*** Opening PASSAGE PROVIDED ***

Jump to content

User:EBernhardson/pyspark

From Wikitech

Pyspark can be used, albeit a bit oddly, to request computing resources on-demand from the hadoop cluster rather than sharing compute on stat100[456] and hoping for the best.

A python shell on a remote machine

This isn't necessarily the most useful thing, but it's a reasonable demonstration of the concepts behind using pyspark as a method of requesting on-demand resources.

import time
import threading

def start_repl(*args):
    import socketserverREPL

    server = socketserverREPL.ThreadedTCPServer(("0.0.0.0", 14328), socketserverREPL.RequestPythonREPL)
    server_thread = threading.Thread(target=server.serve_forever)
    server_thread.daemon = True
    server_thread.start()
    while not socketserverREPL.should_exit:
        time.sleep(1)
    server.server_close()
    server.shutdown()
    server_thread.join()


from pyspark import SparkContext
SparkContext().parallelize([0], 1).foreachPartition(start_repl)
  • Run this with: spark-submit --py-files socketserverREPL.py --master yarn remote_repl.py
  • Figure out where this is running (likely spark has emitted some log messages containing a host, like analytics1061) and telnet to the repl
    • telnet analytics1061 14328
  • You should now have a python repl running on the other machine.

Caveats

  • You need to know how much memory you want and request it with --conf spark.yarn.executor.memoryOverhead=<MB>. Yarn will ruthlessly kill your executors that run over
  • If you will be using multi-threaded operations you need to request more vcpu's from yarn with --executor-cores <N> combined with --conf spark.task.cpus=<N>. I don't think yarn monitors cpu usage, but for scheduling to work well you need to respect the amount of resources yarn was told you would use.
  • Individual files can be shipped over using the --files ... parameter
  • If you need complex python dependencies they can also be shipped as well, but it's more complicated
  • This is incredibly insecure, anyone can telnet into that port.

*** Closing PASSAGE PROVIDED ***

PROBLEM SET ->
[a] In the pyspark page, which port does the remote Python REPL listen on?
[b] Carry the pyspark page on from its last sentence.

*** Opening INFORMATION GIVEN ***

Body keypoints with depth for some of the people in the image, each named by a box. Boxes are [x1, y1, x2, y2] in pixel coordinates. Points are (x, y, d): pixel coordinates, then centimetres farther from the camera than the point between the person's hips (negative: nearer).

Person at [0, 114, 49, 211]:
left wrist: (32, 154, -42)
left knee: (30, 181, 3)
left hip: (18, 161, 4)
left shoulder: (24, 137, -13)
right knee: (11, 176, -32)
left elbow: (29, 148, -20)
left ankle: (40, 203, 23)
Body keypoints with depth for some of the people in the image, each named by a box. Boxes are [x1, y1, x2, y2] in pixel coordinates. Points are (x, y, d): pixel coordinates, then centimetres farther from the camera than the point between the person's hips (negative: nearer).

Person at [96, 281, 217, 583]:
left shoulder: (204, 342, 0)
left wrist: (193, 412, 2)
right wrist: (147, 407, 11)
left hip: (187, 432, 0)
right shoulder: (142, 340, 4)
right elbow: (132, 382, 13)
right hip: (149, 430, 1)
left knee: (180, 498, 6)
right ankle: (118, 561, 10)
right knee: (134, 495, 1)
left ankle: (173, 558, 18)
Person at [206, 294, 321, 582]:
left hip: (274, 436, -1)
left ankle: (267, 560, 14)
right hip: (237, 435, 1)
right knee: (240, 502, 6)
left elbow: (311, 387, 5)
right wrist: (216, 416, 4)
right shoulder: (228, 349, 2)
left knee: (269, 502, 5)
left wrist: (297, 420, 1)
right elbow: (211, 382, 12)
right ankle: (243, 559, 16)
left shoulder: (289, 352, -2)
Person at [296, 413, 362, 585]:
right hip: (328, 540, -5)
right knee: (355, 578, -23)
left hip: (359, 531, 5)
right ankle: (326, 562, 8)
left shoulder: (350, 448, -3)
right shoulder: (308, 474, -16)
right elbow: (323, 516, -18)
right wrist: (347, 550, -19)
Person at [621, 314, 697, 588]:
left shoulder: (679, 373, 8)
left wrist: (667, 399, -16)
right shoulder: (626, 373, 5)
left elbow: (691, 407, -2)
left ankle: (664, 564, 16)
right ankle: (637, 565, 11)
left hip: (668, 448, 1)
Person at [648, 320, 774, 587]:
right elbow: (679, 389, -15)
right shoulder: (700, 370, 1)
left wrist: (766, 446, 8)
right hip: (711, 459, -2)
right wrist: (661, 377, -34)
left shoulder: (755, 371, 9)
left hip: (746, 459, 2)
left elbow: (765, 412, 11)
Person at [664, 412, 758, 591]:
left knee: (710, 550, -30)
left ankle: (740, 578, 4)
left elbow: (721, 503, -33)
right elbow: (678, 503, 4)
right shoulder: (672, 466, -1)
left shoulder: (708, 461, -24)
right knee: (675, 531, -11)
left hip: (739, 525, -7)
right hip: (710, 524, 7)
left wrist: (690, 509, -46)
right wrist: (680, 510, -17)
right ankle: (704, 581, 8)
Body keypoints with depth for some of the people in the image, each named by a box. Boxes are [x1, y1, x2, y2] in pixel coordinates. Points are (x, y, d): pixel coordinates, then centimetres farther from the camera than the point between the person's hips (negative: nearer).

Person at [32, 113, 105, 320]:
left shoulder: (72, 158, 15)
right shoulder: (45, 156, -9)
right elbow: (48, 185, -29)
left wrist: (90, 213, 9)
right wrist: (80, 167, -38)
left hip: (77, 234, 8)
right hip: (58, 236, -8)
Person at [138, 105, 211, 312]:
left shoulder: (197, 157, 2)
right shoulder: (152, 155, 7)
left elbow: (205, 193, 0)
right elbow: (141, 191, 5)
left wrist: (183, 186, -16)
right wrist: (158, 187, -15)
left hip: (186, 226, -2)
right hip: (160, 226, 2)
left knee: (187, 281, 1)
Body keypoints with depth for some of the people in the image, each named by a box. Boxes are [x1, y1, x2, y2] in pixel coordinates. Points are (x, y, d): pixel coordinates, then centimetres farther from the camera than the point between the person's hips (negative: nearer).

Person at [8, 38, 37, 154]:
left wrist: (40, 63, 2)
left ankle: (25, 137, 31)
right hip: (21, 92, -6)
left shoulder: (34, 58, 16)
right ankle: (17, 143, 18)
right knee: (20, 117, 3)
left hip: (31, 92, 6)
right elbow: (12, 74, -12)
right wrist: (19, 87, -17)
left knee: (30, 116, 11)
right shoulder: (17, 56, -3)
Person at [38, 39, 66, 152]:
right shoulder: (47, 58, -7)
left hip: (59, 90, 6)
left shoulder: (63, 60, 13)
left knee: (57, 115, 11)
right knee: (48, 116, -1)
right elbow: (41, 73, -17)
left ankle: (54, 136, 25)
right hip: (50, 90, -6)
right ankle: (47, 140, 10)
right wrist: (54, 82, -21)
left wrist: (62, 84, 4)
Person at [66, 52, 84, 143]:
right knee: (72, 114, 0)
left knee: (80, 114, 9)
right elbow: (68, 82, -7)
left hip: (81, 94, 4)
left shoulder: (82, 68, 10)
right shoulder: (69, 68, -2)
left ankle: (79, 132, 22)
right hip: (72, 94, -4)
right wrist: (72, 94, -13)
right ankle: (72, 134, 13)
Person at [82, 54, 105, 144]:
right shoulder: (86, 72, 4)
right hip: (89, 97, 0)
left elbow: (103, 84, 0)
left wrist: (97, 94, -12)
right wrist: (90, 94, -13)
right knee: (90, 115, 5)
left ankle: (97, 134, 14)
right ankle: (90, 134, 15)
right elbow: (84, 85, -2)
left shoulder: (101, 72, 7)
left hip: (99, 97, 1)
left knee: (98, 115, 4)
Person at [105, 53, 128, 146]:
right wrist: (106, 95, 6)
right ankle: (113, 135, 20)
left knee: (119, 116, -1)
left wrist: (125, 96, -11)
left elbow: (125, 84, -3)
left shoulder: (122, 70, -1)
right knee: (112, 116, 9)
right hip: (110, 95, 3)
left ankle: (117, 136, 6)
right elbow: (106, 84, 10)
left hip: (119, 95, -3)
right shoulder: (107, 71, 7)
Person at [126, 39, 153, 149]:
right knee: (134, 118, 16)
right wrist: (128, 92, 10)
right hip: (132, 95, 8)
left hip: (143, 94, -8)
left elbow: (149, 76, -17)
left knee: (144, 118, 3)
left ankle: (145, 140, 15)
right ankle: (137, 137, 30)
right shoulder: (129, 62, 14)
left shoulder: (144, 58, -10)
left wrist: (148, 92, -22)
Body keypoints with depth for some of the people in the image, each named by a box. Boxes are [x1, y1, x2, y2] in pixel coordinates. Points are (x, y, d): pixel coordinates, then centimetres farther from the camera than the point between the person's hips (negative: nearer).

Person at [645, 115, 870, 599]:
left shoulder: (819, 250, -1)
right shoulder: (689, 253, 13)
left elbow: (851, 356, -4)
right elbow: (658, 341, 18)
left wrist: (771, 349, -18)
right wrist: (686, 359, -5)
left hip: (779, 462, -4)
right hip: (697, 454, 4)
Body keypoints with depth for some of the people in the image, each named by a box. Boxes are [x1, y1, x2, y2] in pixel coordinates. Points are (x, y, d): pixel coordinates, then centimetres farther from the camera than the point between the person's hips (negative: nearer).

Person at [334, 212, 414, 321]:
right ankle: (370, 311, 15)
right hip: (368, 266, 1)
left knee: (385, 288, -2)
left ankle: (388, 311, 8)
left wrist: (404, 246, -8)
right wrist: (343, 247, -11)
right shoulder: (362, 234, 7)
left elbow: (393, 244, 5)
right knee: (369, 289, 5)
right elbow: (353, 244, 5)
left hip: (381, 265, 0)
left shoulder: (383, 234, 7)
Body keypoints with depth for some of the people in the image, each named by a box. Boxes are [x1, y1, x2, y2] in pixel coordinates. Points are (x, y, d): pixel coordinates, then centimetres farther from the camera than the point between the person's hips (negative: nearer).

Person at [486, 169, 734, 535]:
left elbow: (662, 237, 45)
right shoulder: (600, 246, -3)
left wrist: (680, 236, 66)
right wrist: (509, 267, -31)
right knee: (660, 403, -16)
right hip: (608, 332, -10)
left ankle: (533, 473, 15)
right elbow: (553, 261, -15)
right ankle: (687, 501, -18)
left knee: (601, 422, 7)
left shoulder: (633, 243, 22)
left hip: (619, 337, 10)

*** Closing INFORMATION GIVEN ***

ANSWERS TO THE EXERCISES ->
[a] Port 14328.

[b]
  • You aren't actually running as you on the other side, you are running as the yarn user. This could cause interesting issues.
  • You can access hdfs if you need using python subprocess and the hdfs dfs ... command to copy files to/from local. Temporary files should not be placed in /tmp, but instead in one of the temp directories provided by yarn in the comma delimited LOCAL_DIRS environment variable.
  • Due to python version differences between stat machines and hadoop workers binary packages (compiled code: numpy, tf, etc.) distributed via virtualenv often only works under 2.7 and throw errors on 3.x

Python Dependencies

More complex python dependencies from a virtualenv:

  • Create a virtualenv somewhere
$ mkdir ~/tmp
$ cd ~/tmp
$ virtualenv venv
  • Upgrade pip and wheel, on some older debian systems you can't download binary packages without this

$ venv/bin/pip install --upgrade pip wheel

  • Install the things you need

$ venv/bin/pip install keras

  • Package up the virtualenv so it can be shipped to the executors.
$ cd venv
$ zip -qr ../venv.zip .
$ cd ..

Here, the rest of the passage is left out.